- Howell Mountain Location in California Howell Mountain Howell Mountain (the United States)
- Coordinates: 38°34′53″N 122°27′04″W﻿ / ﻿38.58139°N 122.45111°W
- Country: United States
- State: California
- County: Napa
- Elevation: 1,683 ft (513 m)

= Howell Mountain, California =

Unincorporated community in California, United States

Howell Mountain (formerly, White Cottage) is an unincorporated community in the Vaca Mountains, within Napa County, California, United States. It lies at an elevation of 1683 feet (513 m).

==History==

Howell Mountain was originally territory of the Wappo people. It was settled by European-Americans beginning in the 1840s. Wine grapes were first planted on the mountain in the 1870s by William Campbell Watson, grandson-in-law of settler George Yount.
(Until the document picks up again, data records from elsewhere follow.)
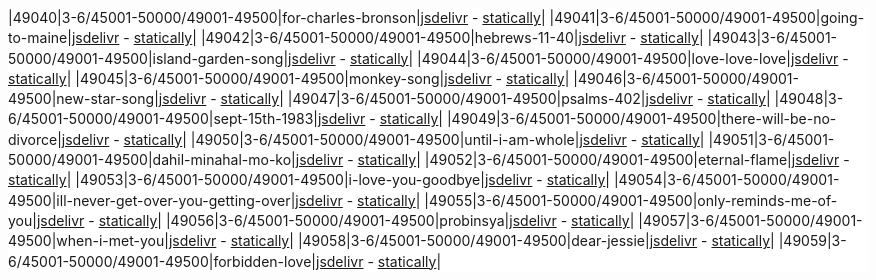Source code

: |49040|3-6/45001-50000/49001-49500|for-charles-bronson|[jsdelivr](https://cdn.jsdelivr.net/gh/dbchord/webp-old-c-1110x370_3-6/45001-50000/49001-49500/for-charles-bronson.webp) - [statically](https://cdn.statically.io/gh/dbchord/webp-old-c-1110x370_3-6/img/45001-50000/49001-49500/for-charles-bronson.webp)|
|49041|3-6/45001-50000/49001-49500|going-to-maine|[jsdelivr](https://cdn.jsdelivr.net/gh/dbchord/webp-old-c-1110x370_3-6/45001-50000/49001-49500/going-to-maine.webp) - [statically](https://cdn.statically.io/gh/dbchord/webp-old-c-1110x370_3-6/img/45001-50000/49001-49500/going-to-maine.webp)|
|49042|3-6/45001-50000/49001-49500|hebrews-11-40|[jsdelivr](https://cdn.jsdelivr.net/gh/dbchord/webp-old-c-1110x370_3-6/45001-50000/49001-49500/hebrews-11-40.webp) - [statically](https://cdn.statically.io/gh/dbchord/webp-old-c-1110x370_3-6/img/45001-50000/49001-49500/hebrews-11-40.webp)|
|49043|3-6/45001-50000/49001-49500|island-garden-song|[jsdelivr](https://cdn.jsdelivr.net/gh/dbchord/webp-old-c-1110x370_3-6/45001-50000/49001-49500/island-garden-song.webp) - [statically](https://cdn.statically.io/gh/dbchord/webp-old-c-1110x370_3-6/img/45001-50000/49001-49500/island-garden-song.webp)|
|49044|3-6/45001-50000/49001-49500|love-love-love|[jsdelivr](https://cdn.jsdelivr.net/gh/dbchord/webp-old-c-1110x370_3-6/45001-50000/49001-49500/love-love-love.webp) - [statically](https://cdn.statically.io/gh/dbchord/webp-old-c-1110x370_3-6/img/45001-50000/49001-49500/love-love-love.webp)|
|49045|3-6/45001-50000/49001-49500|monkey-song|[jsdelivr](https://cdn.jsdelivr.net/gh/dbchord/webp-old-c-1110x370_3-6/45001-50000/49001-49500/monkey-song.webp) - [statically](https://cdn.statically.io/gh/dbchord/webp-old-c-1110x370_3-6/img/45001-50000/49001-49500/monkey-song.webp)|
|49046|3-6/45001-50000/49001-49500|new-star-song|[jsdelivr](https://cdn.jsdelivr.net/gh/dbchord/webp-old-c-1110x370_3-6/45001-50000/49001-49500/new-star-song.webp) - [statically](https://cdn.statically.io/gh/dbchord/webp-old-c-1110x370_3-6/img/45001-50000/49001-49500/new-star-song.webp)|
|49047|3-6/45001-50000/49001-49500|psalms-402|[jsdelivr](https://cdn.jsdelivr.net/gh/dbchord/webp-old-c-1110x370_3-6/45001-50000/49001-49500/psalms-402.webp) - [statically](https://cdn.statically.io/gh/dbchord/webp-old-c-1110x370_3-6/img/45001-50000/49001-49500/psalms-402.webp)|
|49048|3-6/45001-50000/49001-49500|sept-15th-1983|[jsdelivr](https://cdn.jsdelivr.net/gh/dbchord/webp-old-c-1110x370_3-6/45001-50000/49001-49500/sept-15th-1983.webp) - [statically](https://cdn.statically.io/gh/dbchord/webp-old-c-1110x370_3-6/img/45001-50000/49001-49500/sept-15th-1983.webp)|
|49049|3-6/45001-50000/49001-49500|there-will-be-no-divorce|[jsdelivr](https://cdn.jsdelivr.net/gh/dbchord/webp-old-c-1110x370_3-6/45001-50000/49001-49500/there-will-be-no-divorce.webp) - [statically](https://cdn.statically.io/gh/dbchord/webp-old-c-1110x370_3-6/img/45001-50000/49001-49500/there-will-be-no-divorce.webp)|
|49050|3-6/45001-50000/49001-49500|until-i-am-whole|[jsdelivr](https://cdn.jsdelivr.net/gh/dbchord/webp-old-c-1110x370_3-6/45001-50000/49001-49500/until-i-am-whole.webp) - [statically](https://cdn.statically.io/gh/dbchord/webp-old-c-1110x370_3-6/img/45001-50000/49001-49500/until-i-am-whole.webp)|
|49051|3-6/45001-50000/49001-49500|dahil-minahal-mo-ko|[jsdelivr](https://cdn.jsdelivr.net/gh/dbchord/webp-old-c-1110x370_3-6/45001-50000/49001-49500/dahil-minahal-mo-ko.webp) - [statically](https://cdn.statically.io/gh/dbchord/webp-old-c-1110x370_3-6/img/45001-50000/49001-49500/dahil-minahal-mo-ko.webp)|
|49052|3-6/45001-50000/49001-49500|eternal-flame|[jsdelivr](https://cdn.jsdelivr.net/gh/dbchord/webp-old-c-1110x370_3-6/45001-50000/49001-49500/eternal-flame.webp) - [statically](https://cdn.statically.io/gh/dbchord/webp-old-c-1110x370_3-6/img/45001-50000/49001-49500/eternal-flame.webp)|
|49053|3-6/45001-50000/49001-49500|i-love-you-goodbye|[jsdelivr](https://cdn.jsdelivr.net/gh/dbchord/webp-old-c-1110x370_3-6/45001-50000/49001-49500/i-love-you-goodbye.webp) - [statically](https://cdn.statically.io/gh/dbchord/webp-old-c-1110x370_3-6/img/45001-50000/49001-49500/i-love-you-goodbye.webp)|
|49054|3-6/45001-50000/49001-49500|ill-never-get-over-you-getting-over|[jsdelivr](https://cdn.jsdelivr.net/gh/dbchord/webp-old-c-1110x370_3-6/45001-50000/49001-49500/ill-never-get-over-you-getting-over.webp) - [statically](https://cdn.statically.io/gh/dbchord/webp-old-c-1110x370_3-6/img/45001-50000/49001-49500/ill-never-get-over-you-getting-over.webp)|
|49055|3-6/45001-50000/49001-49500|only-reminds-me-of-you|[jsdelivr](https://cdn.jsdelivr.net/gh/dbchord/webp-old-c-1110x370_3-6/45001-50000/49001-49500/only-reminds-me-of-you.webp) - [statically](https://cdn.statically.io/gh/dbchord/webp-old-c-1110x370_3-6/img/45001-50000/49001-49500/only-reminds-me-of-you.webp)|
|49056|3-6/45001-50000/49001-49500|probinsya|[jsdelivr](https://cdn.jsdelivr.net/gh/dbchord/webp-old-c-1110x370_3-6/45001-50000/49001-49500/probinsya.webp) - [statically](https://cdn.statically.io/gh/dbchord/webp-old-c-1110x370_3-6/img/45001-50000/49001-49500/probinsya.webp)|
|49057|3-6/45001-50000/49001-49500|when-i-met-you|[jsdelivr](https://cdn.jsdelivr.net/gh/dbchord/webp-old-c-1110x370_3-6/45001-50000/49001-49500/when-i-met-you.webp) - [statically](https://cdn.statically.io/gh/dbchord/webp-old-c-1110x370_3-6/img/45001-50000/49001-49500/when-i-met-you.webp)|
|49058|3-6/45001-50000/49001-49500|dear-jessie|[jsdelivr](https://cdn.jsdelivr.net/gh/dbchord/webp-old-c-1110x370_3-6/45001-50000/49001-49500/dear-jessie.webp) - [statically](https://cdn.statically.io/gh/dbchord/webp-old-c-1110x370_3-6/img/45001-50000/49001-49500/dear-jessie.webp)|
|49059|3-6/45001-50000/49001-49500|forbidden-love|[jsdelivr](https://cdn.jsdelivr.net/gh/dbchord/webp-old-c-1110x370_3-6/45001-50000/49001-49500/forbidden-love.webp) - [statically](https://cdn.statically.io/gh/dbchord/webp-old-c-1110x370_3-6/img/45001-50000/49001-49500/forbidden-love.webp)|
Numerous wineries and health spas were built in the area in the late nineteenth and early twentieth centuries.

In August 2020, Howell Mountain was evacuated due to the Hennessey Fire, which resulted in the burning of over 315,000 acre in five counties, including near Howell Mountain.

==Geography==
Howell Mountain is located 5.5 mi north-northeast of Saint Helena.

For census purposes, it forms part of the Angwin census-designated place.